Si nos basamos en el principio de pensar que cada cual da según lo que tiene, si nos ponemos en su lugar, es más fácil entender al otro. Lo ideal es verlo con ojos de Dios; imagina cómo lo vería Dios, qué pensaría Dios de ese acto de bondad que piensas tener con esa persona, o que han tenido contigo, cómo actuaría Jesús en mi lugar.
Al hacernos esas preguntas, salimos de nosotros mismos, del mundo terrenal donde todo se juzga, se califica, se compara, se critica, salimos del ego, de la vanidad y entramos en el mundo de la espiritualidad y del Amor.
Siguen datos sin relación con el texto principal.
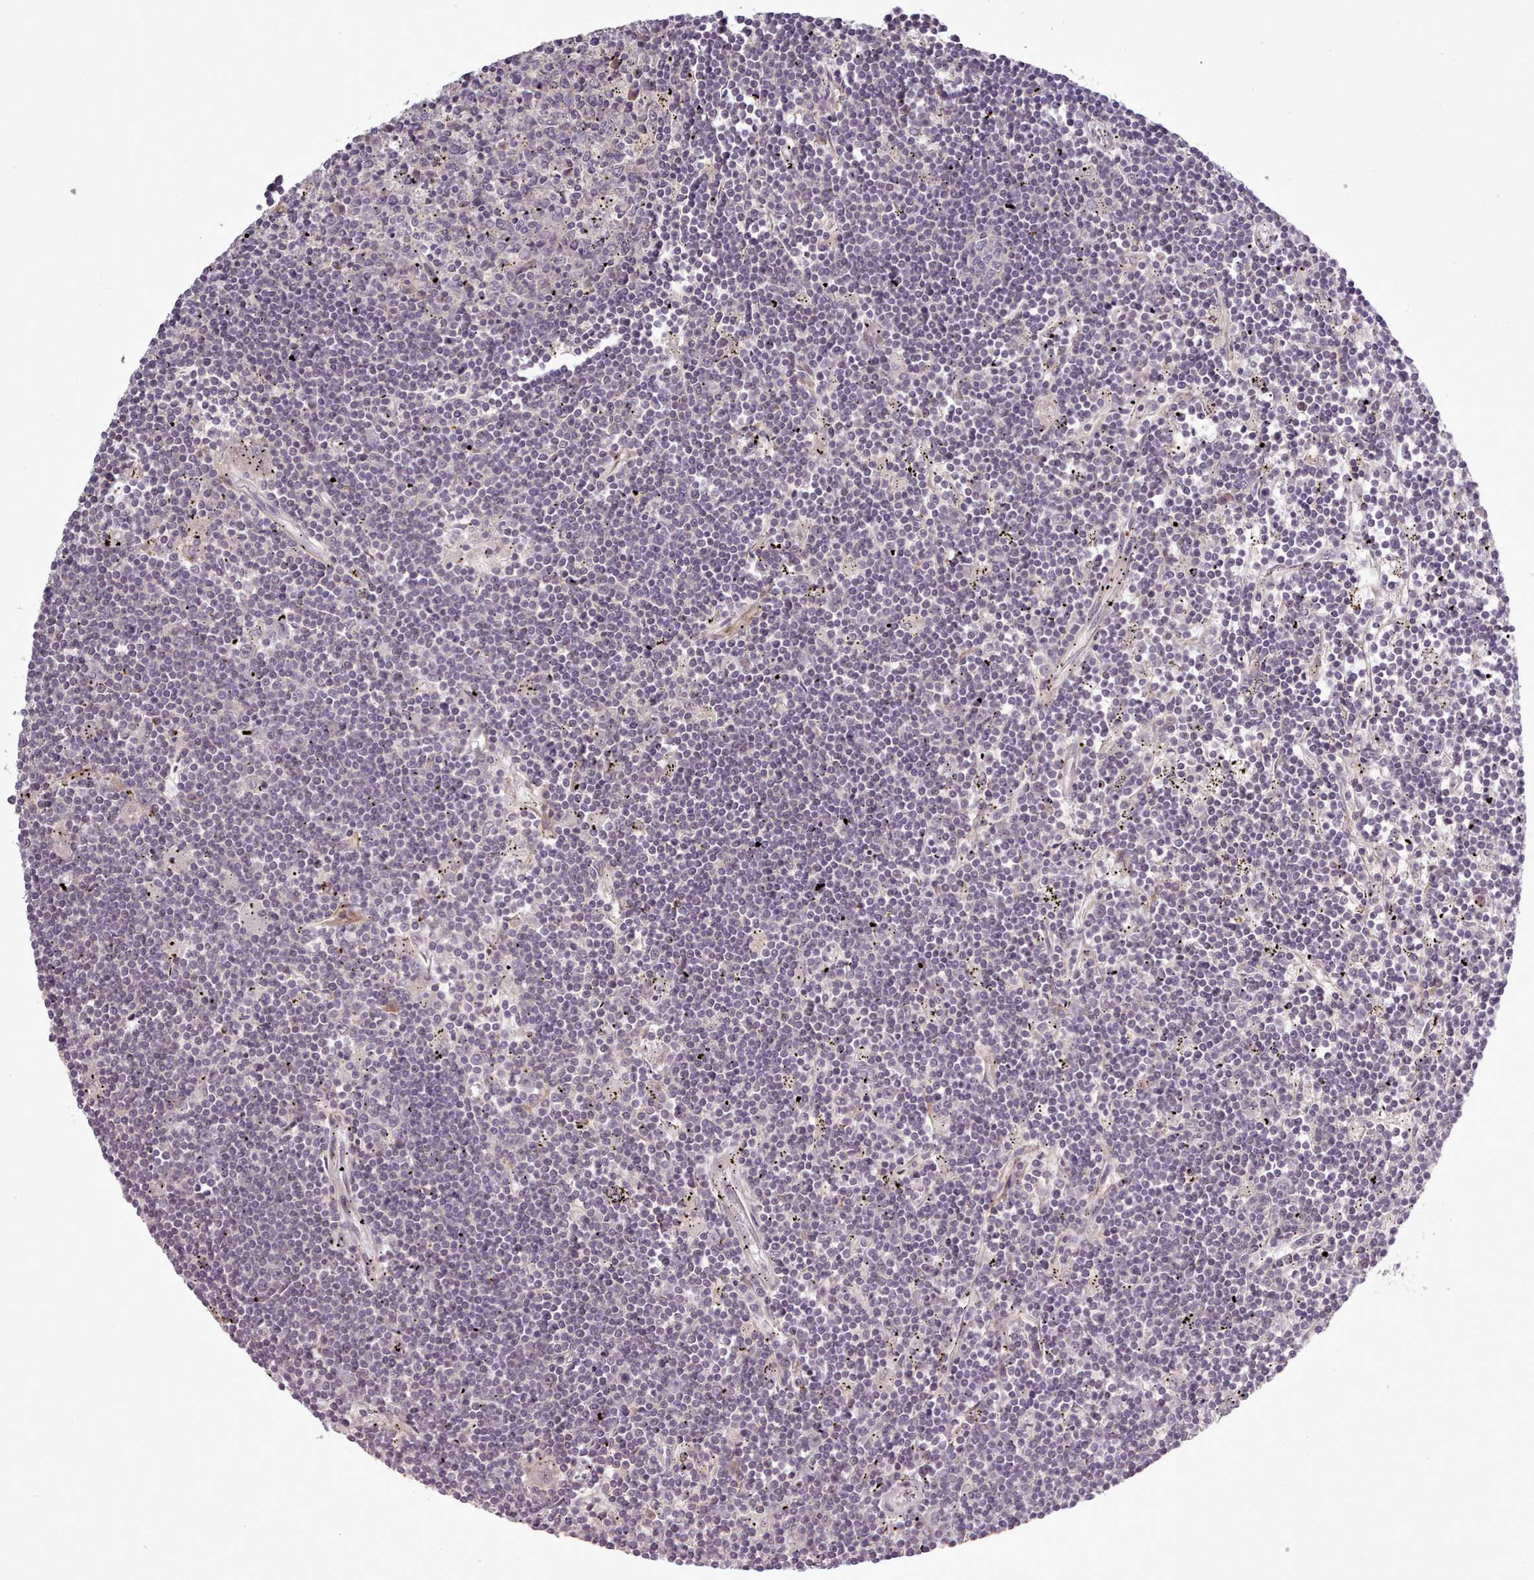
{"staining": {"intensity": "negative", "quantity": "none", "location": "none"}, "tissue": "lymphoma", "cell_type": "Tumor cells", "image_type": "cancer", "snomed": [{"axis": "morphology", "description": "Malignant lymphoma, non-Hodgkin's type, Low grade"}, {"axis": "topography", "description": "Spleen"}], "caption": "Tumor cells are negative for protein expression in human low-grade malignant lymphoma, non-Hodgkin's type.", "gene": "LEFTY2", "patient": {"sex": "male", "age": 76}}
Nos ponemos los lentes del Amor y vemos al otro como un ser lleno de muchas cualidades hermosas que hace lo mejor que puede con lo que tiene.
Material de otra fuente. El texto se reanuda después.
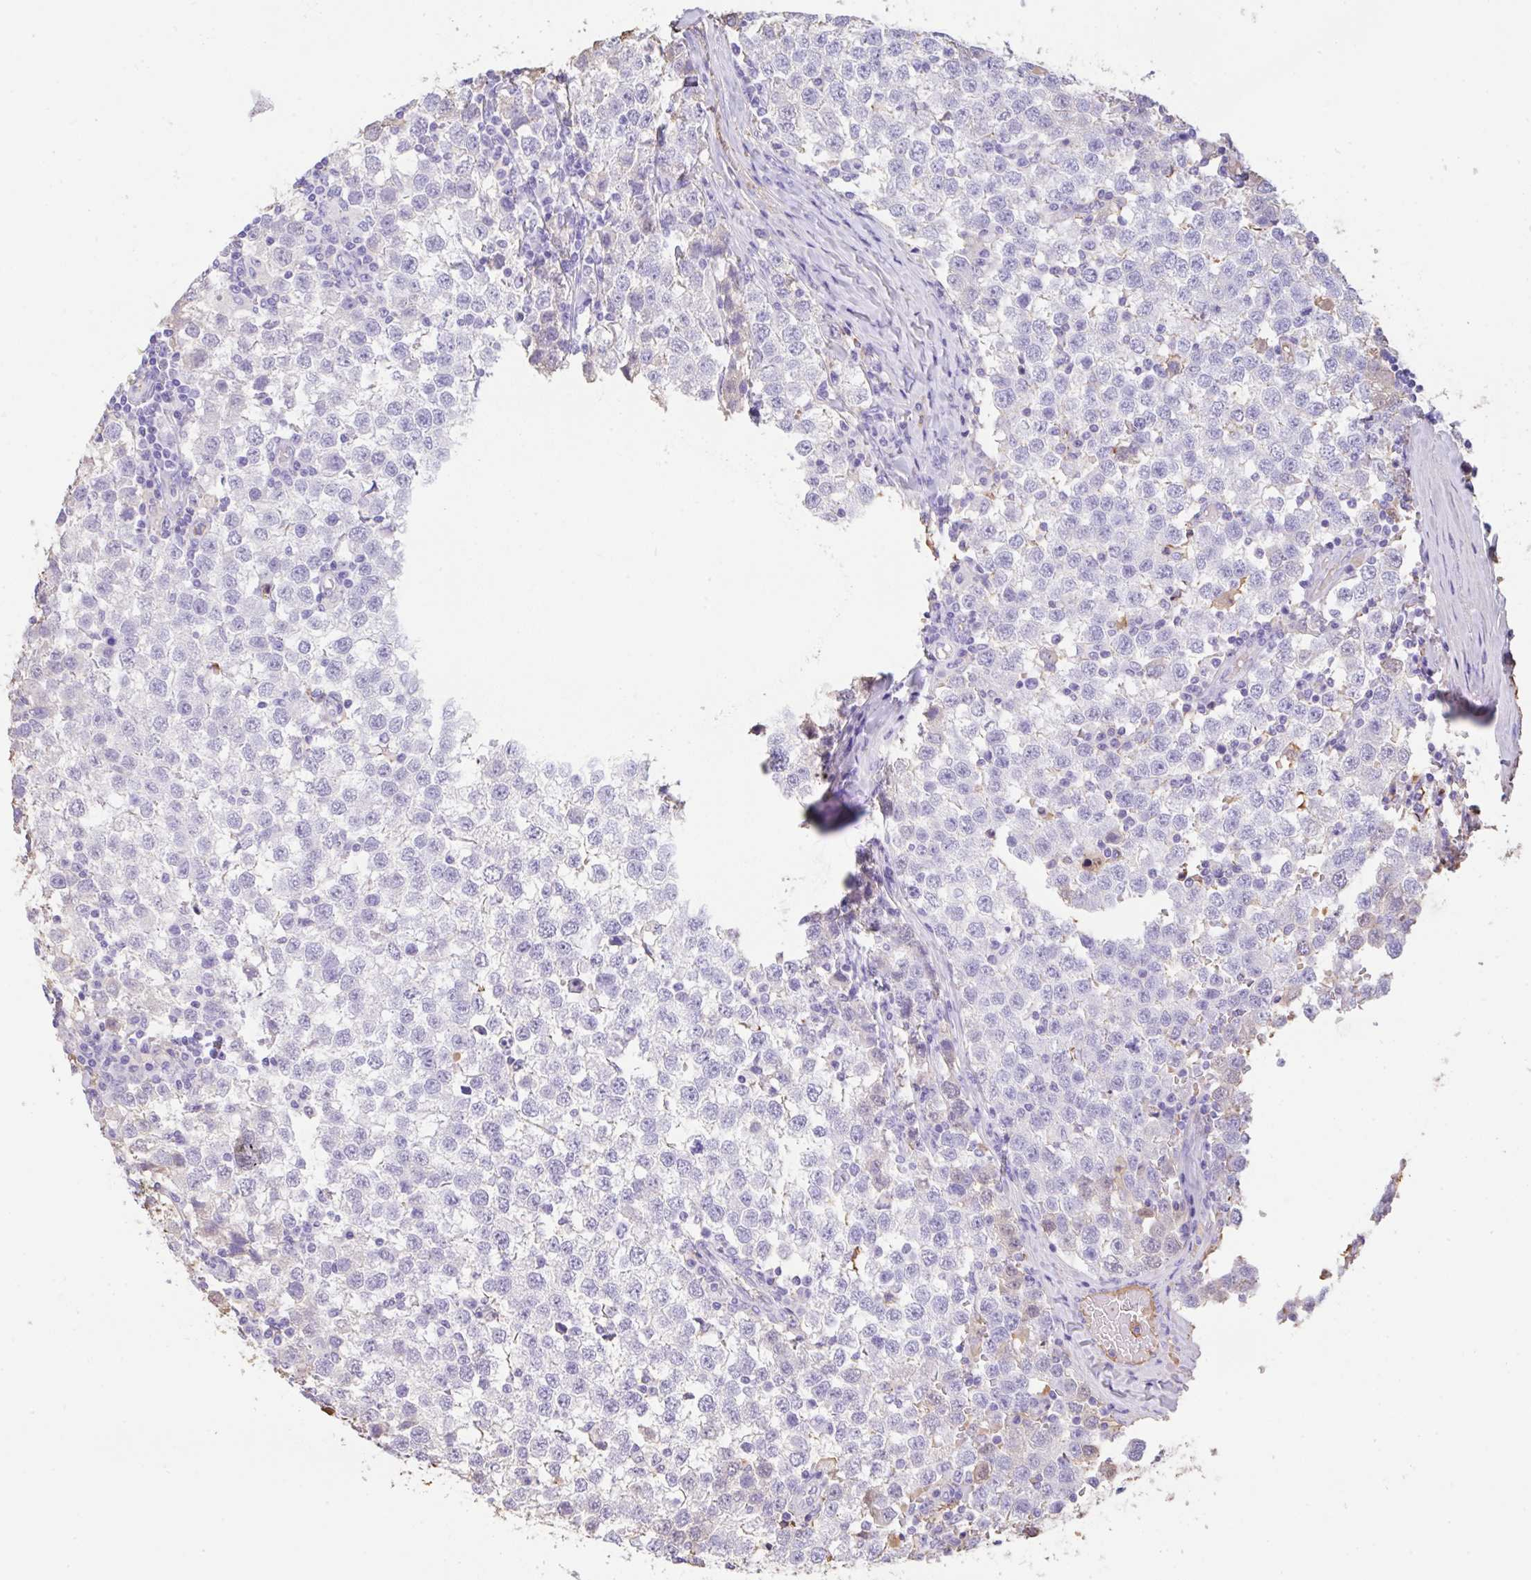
{"staining": {"intensity": "negative", "quantity": "none", "location": "none"}, "tissue": "testis cancer", "cell_type": "Tumor cells", "image_type": "cancer", "snomed": [{"axis": "morphology", "description": "Seminoma, NOS"}, {"axis": "topography", "description": "Testis"}], "caption": "Tumor cells show no significant expression in testis seminoma.", "gene": "HOXC12", "patient": {"sex": "male", "age": 34}}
Se dejan a un lado los juicios y entran la compasión, comprensión, entendimiento, apreciación y cambia completamente como ves al otro.
Haz la prueba y verás cómo toda perspectiva cambia, todo acto de bondad se agranda y se aprecia más. Pues estás viendo todo como lo vería Jesús, mirarías con corazón puro. Te darías cuenta que cada cual da lo que puede con lo que tiene.
Que para ti sea mucho o poco no es relevante, pues esa persona da desde sí mismo. Lo que para ti es poco, para él puede ser mucho, lo que para ti es mucho para él puede ser poco. Lo importante no es lo grande o pequeño del acto, sino cómo lo recibes tú.